Prof. John Manning was quoted in an article entitled "Pataki Sues to Defend Budget Powers; Albany Lawsuit Contends the Legislature Violated Constitution by Passing Base-Line Budget." Arguing that he had to defend the power of the executive branch to shape the state's spending priorities against a constitutional assault by the legislature, Gov. George Pataki on Thursday filed suit over the base-line budget lawmakers approved earlier this month. When asked about the case, legal experts say that the constitution appears to be on Pataki's side. "I think he's got a strong case on the merits," said Prof. Manning. He added that the Legislature isn't powerless in the process, because it can keep axing items from the budget to force the governor to negotiate.

Prof. Carol Sanger was recently a guest on the CBS Morning News. CBS News Transcripts, August 15, 2001.

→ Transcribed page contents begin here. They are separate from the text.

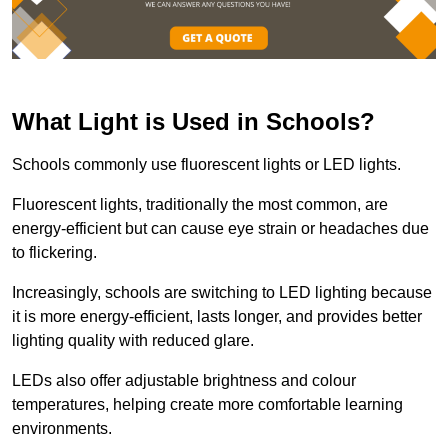
What Light is Used in Schools?
Schools commonly use fluorescent lights or LED lights.
Fluorescent lights, traditionally the most common, are
energy-efficient but can cause eye strain or headaches due
to flickering.
Increasingly, schools are switching to LED lighting because
it is more energy-efficient, lasts longer, and provides better
lighting quality with reduced glare.
LEDs also offer adjustable brightness and colour
temperatures, helping create more comfortable learning
environments.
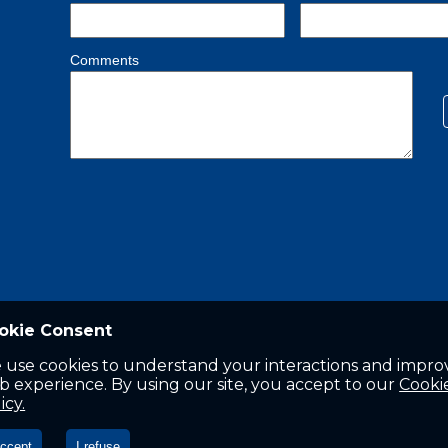
okie Consent
 use cookies to understand your interactions and impro
 experience. By using our site, you accept to our
Cooki
icy.
accept
I refuse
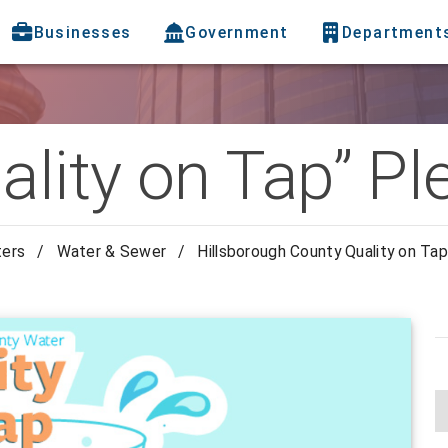
Businesses
Government
Department
ality on Tap” P
ters
/
Water & Sewer
/
Hillsborough County Quality on Ta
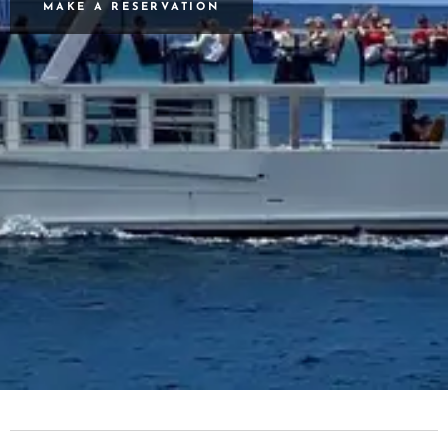
MAKE A RESERVATION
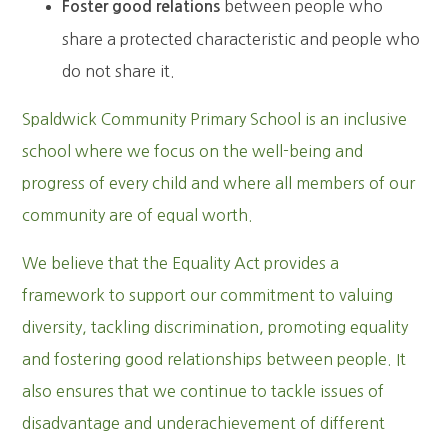
between people who
Foster good relations
share a protected characteristic and people who
do not share it.
Spaldwick Community Primary School is an inclusive
school where we focus on the well-being and
progress of every child and where all members of our
community are of equal worth.
We believe that the Equality Act provides a
framework to support our commitment to valuing
diversity, tackling discrimination, promoting equality
and fostering good relationships between people. It
also ensures that we continue to tackle issues of
disadvantage and underachievement of different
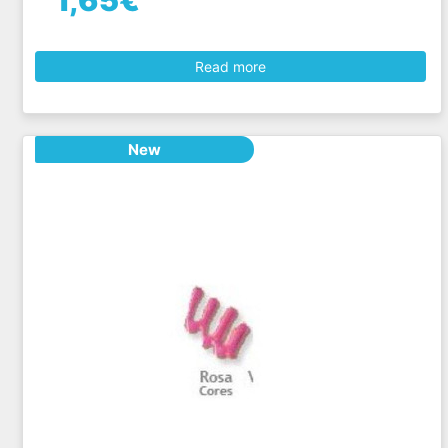
1,65€
Read more
New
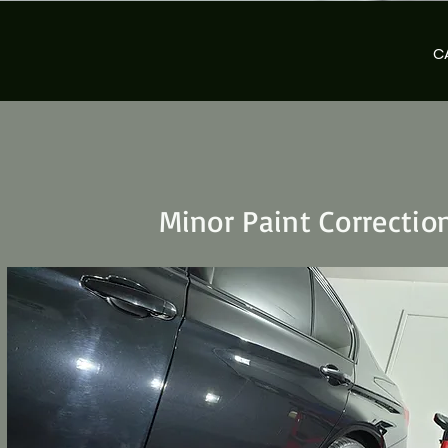
C
Minor Paint Correctio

Prof. John C. Coffee, Jr. was mentioned in several articles:

  • In an article entitled, "Huge Award to Smoker Cut By Judge; Ruling: He calls $3 billion excessive, says he will order retrial unless man takes $100 million. Philip Morris vows to appeal," a Los Angeles judge ruled that a $3 billion award against cigarette maker Phillip Morris was excessive. He said he will order a retrial only if the cancer-stricken plaintiff declines to accept $100 million in punitive damages instead. Prof Coffee states that the reduction of damages leaves more money available for future cases against the cigarette company. The Los Angeles Times, August 10, 2001.

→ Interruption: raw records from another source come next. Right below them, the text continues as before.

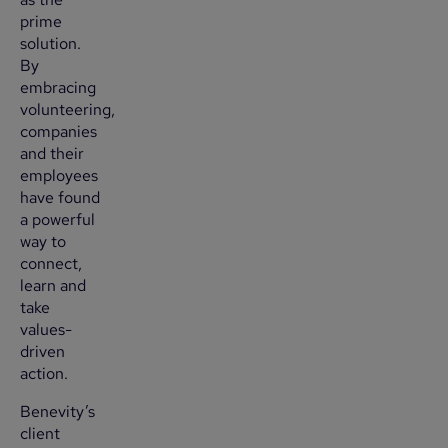
prime
solution.
By
embracing
volunteering,
companies
and their
employees
have found
a powerful
way to
connect,
learn and
take
values-
driven
action.
Benevity’s
client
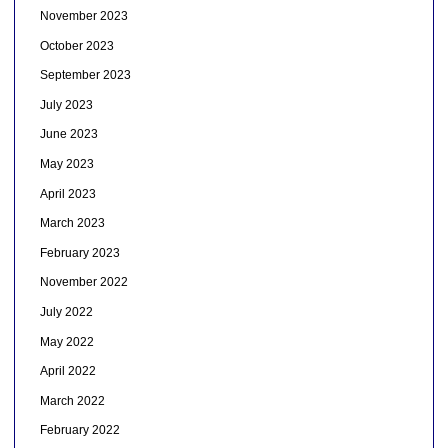
November 2023
October 2023
September 2023
July 2023
June 2023
May 2023
April 2023
March 2023
February 2023
November 2022
July 2022
May 2022
April 2022
March 2022
February 2022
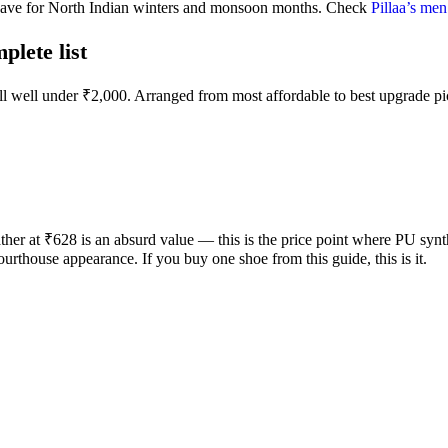
-have for North Indian winters and monsoon months. Check
Pillaa’s men
lete list
all well under ₹2,000. Arranged from most affordable to best upgrade pi
 at ₹628 is an absurd value — this is the price point where PU syntheti
urthouse appearance. If you buy one shoe from this guide, this is it.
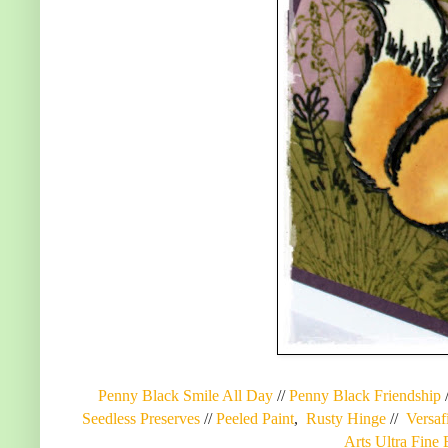
Penny Black Smile All Day
//
Penny Black Friendship
Seedless Preserves
//
Peeled Paint
,
Rusty Hinge
//
Versaf
Arts Ultra Fine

  • In an article entitled, "Up in Smoke Second of Two Parts End of Series; State, Lawyers Fight Over Settlement Fees," Massachusetts’ chief legal ally in the landmark settlement with the nation’s biggest Tobacco firm, concluded that the $178 million fee for the work that was done on the case was not enough. Brown Rudnick Freed & Gesmer says that under its contingency-fee contract with Massachusetts for the work that was done on the 1998 deal that will deliver about $8.3 billion to the state over the next 25 years, the law firm is owed $300 million more. Prof. Coffee, who testified at the arbitration on behalf of the state’s outside lawyers, agreed that Massachusetts law firms were under compensated. "In truth, Massachusetts (in its connection to the case) was slightly ahead of Texas" whose lawyers received $3.3 billion. The Boston Globe, August 10, 2001.

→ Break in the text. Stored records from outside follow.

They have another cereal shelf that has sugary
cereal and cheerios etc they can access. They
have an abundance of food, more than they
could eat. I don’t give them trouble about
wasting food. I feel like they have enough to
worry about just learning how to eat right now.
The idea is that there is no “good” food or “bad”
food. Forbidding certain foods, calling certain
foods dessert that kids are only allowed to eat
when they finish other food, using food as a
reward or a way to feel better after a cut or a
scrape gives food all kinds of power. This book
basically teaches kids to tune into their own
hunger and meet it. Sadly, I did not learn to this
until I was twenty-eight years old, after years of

  • In an article entitled, "Investment Brokers Subject to Strict Rules of Conduct with Clients," State and federal laws, as well as who sell stocks or bonds to strict standards akin to those applied to lawyers and accountants. Prof. Coffee states, "The New York Stock Exchange’s – known as the ‘know your customer rule’-- is perhaps the strictest." The Philadelphia Inquirer, August 12, 2001.

Prof. John C. Coffee, Jr. was featured on CNN’s MoneyLine on August 10, 2001. The show’s headline was, "Dow Makes Incredible Comeback; Software Business, Nasdaq Continue to Struggle; Plunge in Producer Prices Causes Economists to Fear Deflation." The Dow making an incredible comeback, fell more that 100, then ending a day 117 on the plus side. Plus, Nasdaq continues to struggle as the uncertain software and PC markets have continued trouble. Also, producer prices plunged in July, causing more economists to fear deflation. Money manager, Alan Bond was arrested again. He is charged with fraud involving illegal allocation of trades between his clients’ accounts and his own. Prof Coffee stated, "This alleged fraud wasn’t detected by the government, the SEC by the defendant’s own brokers, who seemed to have been so embarrassed by the bold-faced nature of his trading that they called the SEC up and turned him in." Lou Dobbs MoneyLine, August 10, 2001.